Antidumping actions proliferated during the 1990s. WTO rules allow countries to impose antidumping duties on foreign goods that are being sold cheaper than at home, or below their cost of production, when domestic producers can show that they are being harmed. Unfortunately, the rather vague definition of what constitutes “dumping” has proved to be a loophole that many countries are exploiting to pursue protectionism.

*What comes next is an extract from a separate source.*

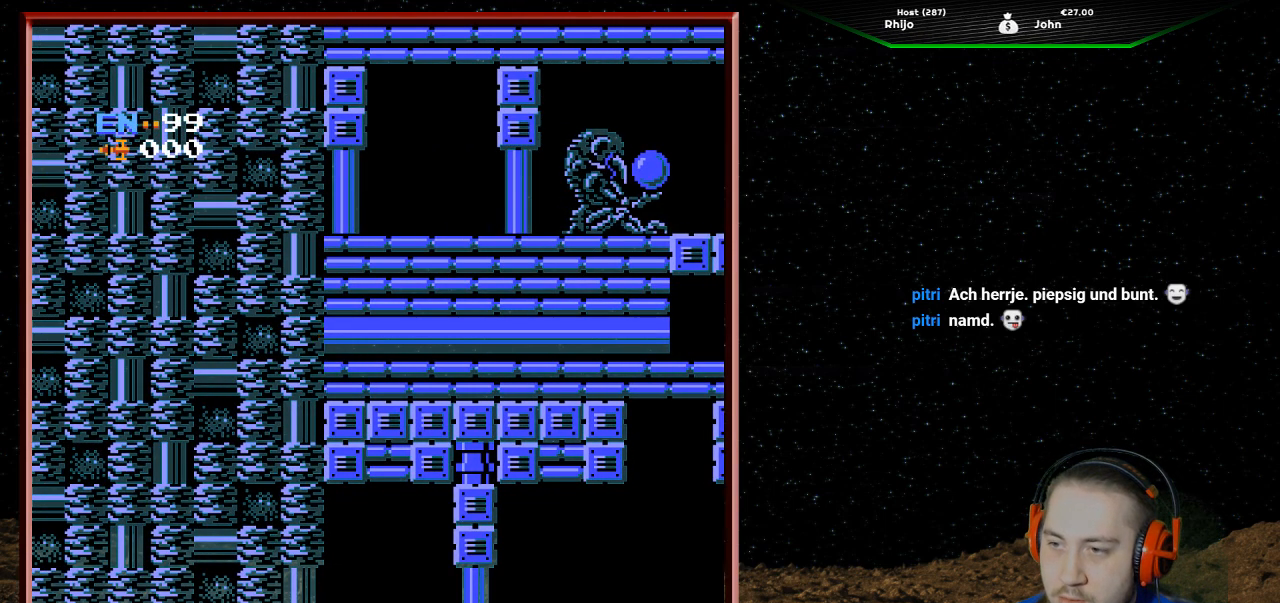
{"buttons": ["DPAD_DOWN"], "events": [[433, "DPAD_LEFT", "up"], [467, "DPAD_DOWN", "down"]]}
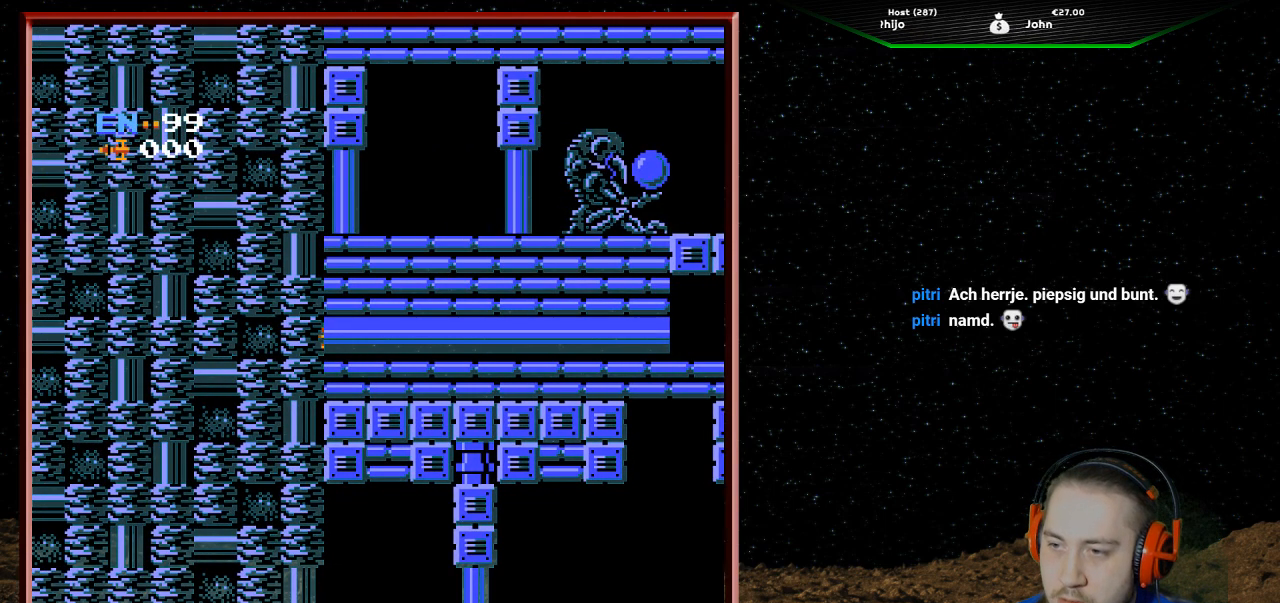
{"buttons": ["DPAD_RIGHT"], "events": [[300, "DPAD_DOWN", "up"], [367, "DPAD_RIGHT", "down"]]}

Between 1995 and mid-2011, WTO members had reported implementation of some 3,922 antidumping actions to the WTO. India initiated the largest number of antidumping actions, some 647; the EU initiated 428 over the same period, and the United States 452 (see Figure 7.2). Antidumping actions seem to be concentrated in certain sectors of the economy, such as basic metal industries (e.g., aluminum and steel), chemicals, plastics, and machinery and electrical equipment.28 These sectors account for approximately 70 percent of all antidumping actions reported to the WTO. Since 1995, these four sectors have been characterized by periods of intense competition and excess productive capacity, which have led to low prices and profits (or losses) for firms in those industries. It is not unreasonable, therefore, to hypothesize that the high level of antidumping actions in these industries represents an attempt by beleaguered manufacturers to use the political process in their nations to seek protection from foreign competitors, who they claim are engaging in unfair competition. While some of these claims may have merit, the process can become very politicized as representatives of businesses and their employees lobby government officials to “protect domestic jobs from unfair foreign competition,” and government officials, mindful of the need to get votes in future elections, oblige by pushing for antidumping actions. The WTO is clearly worried by the use of antidumping policies, suggesting that it reflects persistent protectionist tendencies and pushing members to strengthen the regulations governing the imposition of antidumping duties. To some extent, the WTO has been successful; as shown in Figure 7.2, antidumping actions peaked in the 1999–2001 time period and declined thereafter.
FIGURE 7.2 Antidumping Actions
ANOTHER PERSPECTIVE Members Continue to Criticize Argentina’s Import Licensing
Import licenses are permits granted before a product is imported. The administrative procedures for obtaining the licenses should be simple, neutral, equitable, and transparent. Where possible they should be given automatically and quickly, and even if they are non-automatic they should not obstruct trade unnecessarily. Australia, Turkey, the EU, Norway, Thailand, the U.S., New Zealand, Costa Rica, Colombia, Peru, Chinese Taipei, Japan, Rep. Korea, Switzerland, and Canada said their producers and traders reported that their exports to Argentina have declined or been delayed by Argentina’s licensing processes and requirements, which some described as “protectionist.” Among the complaints, almost 600 products are now covered either explicitly or in practice by such licensing requirements, each requiring individual approval in order to be imported, non-automatic licenses are issued as part of a “trade-balancing” policy, on condition that the importer also exports or invests in local production, processing an application can take considerably longer than the 30–60 days maximums for non-automatic licensing, the licensing is more burdensome than necessary, and lastly that Argentina as a member of the G-20 group of leading economies is not living up to the group’s declarations against increasing protectionism.